Archive for March 9th, 2008

Friday was Skysidhe’s birthday and she respectfully asked me to tie her to a bed for her own staged kidnapping.  So I met her at the designated location to help tie her up.  She’d rented out a posh B&B room and set up a bottle of wine and strawberries and dipping sauce.  After changing into her corset and ruffled panties and being blindfolded I tied her wrists together then bound her to the headboard then tied her legs down.

I’ve known Skysidhe for more than half my life, and as I locked her in the room and drove to meet Bunny at a “secret location” for the ransom, I thought how fucking lucky I am to have friends so damn cool – and friends I know who would do the same for me if I ever asked. “Please tie me up for my birthday.” No questions asked.

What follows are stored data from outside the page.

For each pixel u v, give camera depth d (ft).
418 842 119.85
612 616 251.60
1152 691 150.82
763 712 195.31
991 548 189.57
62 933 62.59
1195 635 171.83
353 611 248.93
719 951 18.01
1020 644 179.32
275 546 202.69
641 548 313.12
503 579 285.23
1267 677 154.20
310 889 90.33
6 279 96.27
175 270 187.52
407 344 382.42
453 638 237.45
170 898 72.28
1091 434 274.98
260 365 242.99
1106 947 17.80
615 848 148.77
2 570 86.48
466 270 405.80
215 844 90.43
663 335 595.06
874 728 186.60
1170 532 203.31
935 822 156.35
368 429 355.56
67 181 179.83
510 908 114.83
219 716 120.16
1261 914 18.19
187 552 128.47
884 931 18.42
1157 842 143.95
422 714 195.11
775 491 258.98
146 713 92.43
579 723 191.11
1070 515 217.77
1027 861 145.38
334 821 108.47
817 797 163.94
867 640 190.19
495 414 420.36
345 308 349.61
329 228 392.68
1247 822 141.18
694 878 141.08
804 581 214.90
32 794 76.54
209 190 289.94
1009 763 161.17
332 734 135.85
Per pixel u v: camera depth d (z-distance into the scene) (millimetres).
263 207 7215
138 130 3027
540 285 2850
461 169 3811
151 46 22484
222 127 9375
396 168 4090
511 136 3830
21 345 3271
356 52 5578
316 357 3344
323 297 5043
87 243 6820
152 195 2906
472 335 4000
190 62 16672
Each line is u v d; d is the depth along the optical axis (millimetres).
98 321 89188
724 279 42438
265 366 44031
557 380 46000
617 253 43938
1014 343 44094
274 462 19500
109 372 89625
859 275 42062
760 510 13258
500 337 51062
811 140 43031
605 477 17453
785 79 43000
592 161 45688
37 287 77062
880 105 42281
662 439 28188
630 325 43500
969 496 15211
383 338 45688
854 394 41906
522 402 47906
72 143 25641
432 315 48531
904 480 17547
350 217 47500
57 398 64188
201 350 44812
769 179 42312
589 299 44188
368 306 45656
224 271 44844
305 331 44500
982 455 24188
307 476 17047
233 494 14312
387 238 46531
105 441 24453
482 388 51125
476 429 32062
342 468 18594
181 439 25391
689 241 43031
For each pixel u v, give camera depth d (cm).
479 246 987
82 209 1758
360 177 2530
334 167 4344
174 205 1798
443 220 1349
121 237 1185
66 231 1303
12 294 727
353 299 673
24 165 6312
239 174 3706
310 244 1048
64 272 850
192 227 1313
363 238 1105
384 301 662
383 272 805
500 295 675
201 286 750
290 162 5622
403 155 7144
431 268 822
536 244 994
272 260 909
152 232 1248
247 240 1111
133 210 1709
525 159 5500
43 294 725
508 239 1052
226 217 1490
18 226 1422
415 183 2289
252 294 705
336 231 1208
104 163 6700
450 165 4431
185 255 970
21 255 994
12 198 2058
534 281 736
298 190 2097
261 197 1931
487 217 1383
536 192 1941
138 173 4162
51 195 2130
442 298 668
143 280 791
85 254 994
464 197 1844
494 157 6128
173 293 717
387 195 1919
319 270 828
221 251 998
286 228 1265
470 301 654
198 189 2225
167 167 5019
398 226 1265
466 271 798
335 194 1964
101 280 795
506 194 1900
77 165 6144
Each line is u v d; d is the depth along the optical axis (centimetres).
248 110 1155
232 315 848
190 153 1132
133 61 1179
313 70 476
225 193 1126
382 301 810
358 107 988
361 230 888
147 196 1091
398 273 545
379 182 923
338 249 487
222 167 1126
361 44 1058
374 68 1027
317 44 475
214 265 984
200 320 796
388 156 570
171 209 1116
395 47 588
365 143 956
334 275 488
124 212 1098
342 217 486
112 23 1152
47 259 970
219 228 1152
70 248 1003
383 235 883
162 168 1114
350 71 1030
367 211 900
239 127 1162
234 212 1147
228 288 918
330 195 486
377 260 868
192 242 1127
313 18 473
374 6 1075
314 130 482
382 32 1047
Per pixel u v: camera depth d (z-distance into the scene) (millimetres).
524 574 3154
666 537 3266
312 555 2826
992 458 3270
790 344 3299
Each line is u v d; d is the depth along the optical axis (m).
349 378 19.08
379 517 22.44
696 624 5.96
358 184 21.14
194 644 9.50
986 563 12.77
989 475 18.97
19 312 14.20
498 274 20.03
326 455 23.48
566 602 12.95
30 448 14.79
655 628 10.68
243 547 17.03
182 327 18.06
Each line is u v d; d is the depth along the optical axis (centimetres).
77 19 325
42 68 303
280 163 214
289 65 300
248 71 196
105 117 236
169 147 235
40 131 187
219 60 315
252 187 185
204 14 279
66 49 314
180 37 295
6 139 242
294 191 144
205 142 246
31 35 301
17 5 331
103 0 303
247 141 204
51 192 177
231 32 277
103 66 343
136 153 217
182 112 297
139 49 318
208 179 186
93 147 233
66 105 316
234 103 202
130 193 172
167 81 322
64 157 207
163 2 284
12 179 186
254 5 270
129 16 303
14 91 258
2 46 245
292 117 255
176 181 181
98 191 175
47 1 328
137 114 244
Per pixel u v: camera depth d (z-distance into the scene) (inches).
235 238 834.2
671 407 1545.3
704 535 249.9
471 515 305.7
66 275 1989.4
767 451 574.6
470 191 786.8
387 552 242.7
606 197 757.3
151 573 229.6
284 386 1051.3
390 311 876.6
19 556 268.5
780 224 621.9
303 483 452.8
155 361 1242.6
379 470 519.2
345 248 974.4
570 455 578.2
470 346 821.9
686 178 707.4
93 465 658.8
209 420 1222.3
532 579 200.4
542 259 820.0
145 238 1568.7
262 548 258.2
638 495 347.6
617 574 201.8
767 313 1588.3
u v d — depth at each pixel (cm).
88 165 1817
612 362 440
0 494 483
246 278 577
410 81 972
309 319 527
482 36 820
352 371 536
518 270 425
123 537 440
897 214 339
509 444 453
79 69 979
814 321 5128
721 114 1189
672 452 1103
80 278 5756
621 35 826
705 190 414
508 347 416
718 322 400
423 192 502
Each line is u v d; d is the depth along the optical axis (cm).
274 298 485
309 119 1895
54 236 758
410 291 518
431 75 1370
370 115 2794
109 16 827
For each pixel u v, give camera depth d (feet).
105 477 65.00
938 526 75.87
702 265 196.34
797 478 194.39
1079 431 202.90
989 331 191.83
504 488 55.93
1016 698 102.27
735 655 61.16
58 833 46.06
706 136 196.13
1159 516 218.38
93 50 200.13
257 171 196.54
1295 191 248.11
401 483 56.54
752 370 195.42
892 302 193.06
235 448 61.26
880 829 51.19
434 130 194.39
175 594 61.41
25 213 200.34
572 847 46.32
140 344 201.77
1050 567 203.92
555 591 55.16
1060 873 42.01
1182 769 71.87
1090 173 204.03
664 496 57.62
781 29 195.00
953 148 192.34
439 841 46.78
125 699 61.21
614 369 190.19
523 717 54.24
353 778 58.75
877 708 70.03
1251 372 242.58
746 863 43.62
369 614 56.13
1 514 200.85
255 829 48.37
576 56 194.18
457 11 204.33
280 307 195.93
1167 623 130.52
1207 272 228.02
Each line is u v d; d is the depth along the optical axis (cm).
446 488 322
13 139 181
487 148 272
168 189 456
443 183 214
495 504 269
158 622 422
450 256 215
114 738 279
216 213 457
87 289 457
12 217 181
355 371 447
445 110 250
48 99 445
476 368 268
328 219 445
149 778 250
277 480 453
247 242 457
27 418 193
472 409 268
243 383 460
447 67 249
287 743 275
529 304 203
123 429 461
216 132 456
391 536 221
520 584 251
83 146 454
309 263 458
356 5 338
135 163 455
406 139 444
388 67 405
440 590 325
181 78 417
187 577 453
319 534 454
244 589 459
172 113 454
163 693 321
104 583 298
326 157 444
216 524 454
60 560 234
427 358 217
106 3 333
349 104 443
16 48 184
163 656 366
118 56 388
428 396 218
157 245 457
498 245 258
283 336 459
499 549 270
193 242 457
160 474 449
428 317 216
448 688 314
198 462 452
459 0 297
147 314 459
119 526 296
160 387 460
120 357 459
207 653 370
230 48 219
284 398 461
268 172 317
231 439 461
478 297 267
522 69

I wore my pea coat and fedora when I met Bunny in the Laurelhurst parking lot to exchange the key and directions for a handful of non-consecutive, unmarked coffee beans.  I tried to keep my voice low and my hat down over my eyes as I threatened him within an inch of his life about telling anyone, (then added, “But have fun cutie and be careful!”) Not very kidnaperish, I know, but he left with a grin and I rushed off to meet my posse for The Princess Bride at the Bagdad.

I met up with the gang to watch one of the golden movies of my childhood, by far one of my favorite movies ever made. I expected that 200 people would be shouting the lines and cheering, but what I didn’t expect was the group of drunk chicks which I will hereby refer to as the “dumb bitches” talking about their boyfriends for the next hour and a half and laughing so shrill I had to cover my ears once to block the pain. INCONCEIVABLE!

I realized that The Princess Bride is too special to me to share with a bunch of drunk and unappreciative morons. The monthly movie at the Bagdad is one of my favorite new pastimes, but I was grouchy and irritated and briefly considered pushing one of the “dumb bitches” over the balcony. 

Even still, having a couple hundred people yelling, “As you wish.” And “My name is Inigo Montoya. You killed my father, prepare to die!” And “Bye bye boys. Have fun storming the castle.” made for a fun night with the peeps and a deep sleep.

I bought the book by William Goldman, because I’m embarrassed to admit I’ve never actually read it. That night I curled up in bed with a smile on my face and dreamed of Tom Welling…WTF? In the morning I dug through my coat pockets for the non-consecutive, unmarked beans and brewed myself a cup of kidnapper coffee and sat down to read.